O Brasil está passando pela bipolaridade do verde amarelo e do vermelho, da direita e da esquerda, do analfabeto e do intelectualizado, da mortadela e do queijo prato, de uma nova eleição e do impeachment.

Não importa quem está com a razão ou do lado certo, porque todos são repetidores das ideias, que foram construídas nos gabinetes dos marqueteiros, cujas campanhas são pagas com o dinheiro do povo, de um jeito ou de outro.

No final, não importará o vencedor dos clubes da torcida, porque a democracia foi sequestrada pelos partidos políticos, enquanto que suas ideias foram vendidas num posto de gasolina, numa saca de soja ou numa peça de carne bovina.

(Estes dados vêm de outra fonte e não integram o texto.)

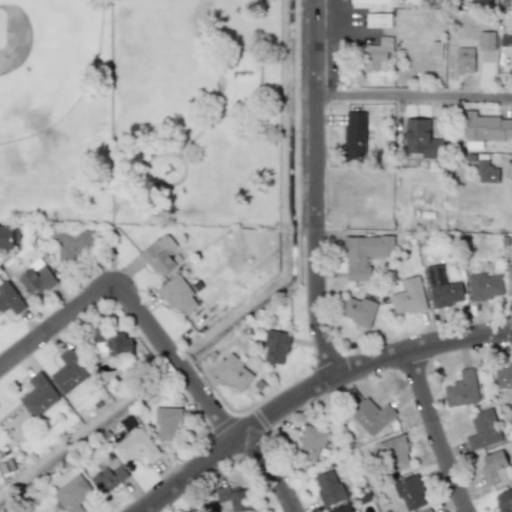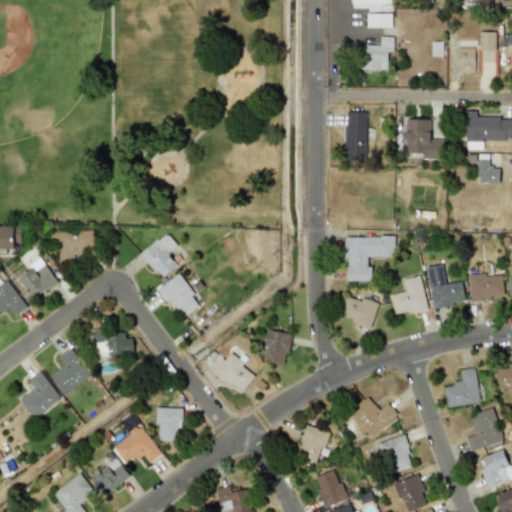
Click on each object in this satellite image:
building: (367, 2)
building: (367, 2)
building: (378, 19)
building: (378, 20)
road: (347, 23)
building: (486, 40)
building: (486, 40)
road: (334, 48)
building: (436, 48)
building: (436, 48)
building: (377, 53)
building: (377, 54)
building: (465, 59)
building: (465, 60)
road: (414, 98)
road: (238, 106)
park: (141, 112)
building: (485, 129)
building: (485, 129)
road: (109, 133)
building: (355, 135)
building: (355, 135)
building: (421, 139)
building: (421, 139)
road: (505, 162)
building: (486, 172)
building: (486, 172)
road: (179, 179)
road: (317, 188)
building: (6, 237)
building: (6, 237)
building: (74, 244)
building: (75, 244)
building: (159, 254)
building: (364, 254)
building: (160, 255)
building: (364, 255)
building: (35, 278)
building: (35, 278)
building: (509, 280)
building: (509, 281)
building: (485, 286)
building: (485, 286)
building: (442, 288)
building: (443, 288)
building: (178, 295)
building: (179, 296)
building: (408, 297)
building: (408, 297)
building: (9, 298)
building: (10, 299)
building: (358, 310)
building: (358, 311)
road: (159, 340)
building: (111, 342)
building: (112, 343)
building: (275, 346)
building: (276, 346)
building: (68, 372)
building: (68, 372)
building: (233, 372)
building: (233, 373)
building: (504, 377)
building: (504, 377)
road: (313, 388)
building: (462, 389)
building: (462, 389)
building: (38, 395)
building: (38, 395)
building: (370, 416)
building: (371, 416)
building: (166, 422)
building: (167, 423)
building: (483, 429)
building: (483, 429)
road: (433, 431)
building: (310, 442)
building: (310, 443)
building: (134, 445)
building: (135, 446)
building: (395, 454)
building: (395, 454)
building: (494, 467)
building: (495, 468)
building: (108, 476)
building: (108, 477)
building: (328, 488)
building: (329, 488)
building: (410, 492)
building: (72, 493)
building: (410, 493)
building: (73, 494)
building: (233, 498)
building: (233, 498)
building: (503, 500)
building: (504, 501)
building: (341, 508)
building: (342, 509)
building: (193, 511)
building: (194, 511)
building: (428, 511)
building: (429, 511)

Hoje, estamos lutando contra os caras pintadas da década de noventa, que forjarão novos eventos históricos, objetivando a criação dos novos líderes políticos, através da imagem dos seus filhos. Daqui vinte anos, não importará o nome que os historiadores darão à bagunça que está acontecendo no presente, porque teremos que expulsá-los do poder, da mesma forma que fizemos com seus pais.

Por fim, digo isso, não porque sou vidente ou tenho bola de cristal, mas, por um único motivo: – O Brasileiro tem memória. Mesmo assim, votaremos no primeiro mentiroso bem vestido que aparecer, tendo em vista que a mentira é doce e comove o eleitor na sua última gota de esperança. Enquanto isso, o país é comprado pela China. Todavia, sua juventude quer aprender a falar inglês. As cores do verde e amarelo não possuem sentido patriótico para a nação, que sabotou a educação pública, objetivando manter as coisas e os fatos nos mesmos lugares, seguindo a ordem fixada pelo sistema, que consome a sociedade e a si mesmo.

Precisamos compreender que o Brasil é bipolar no poder e no dinheiro, porque a política é um negócio que precisa dar lucro, sem planejamento ou trabalho.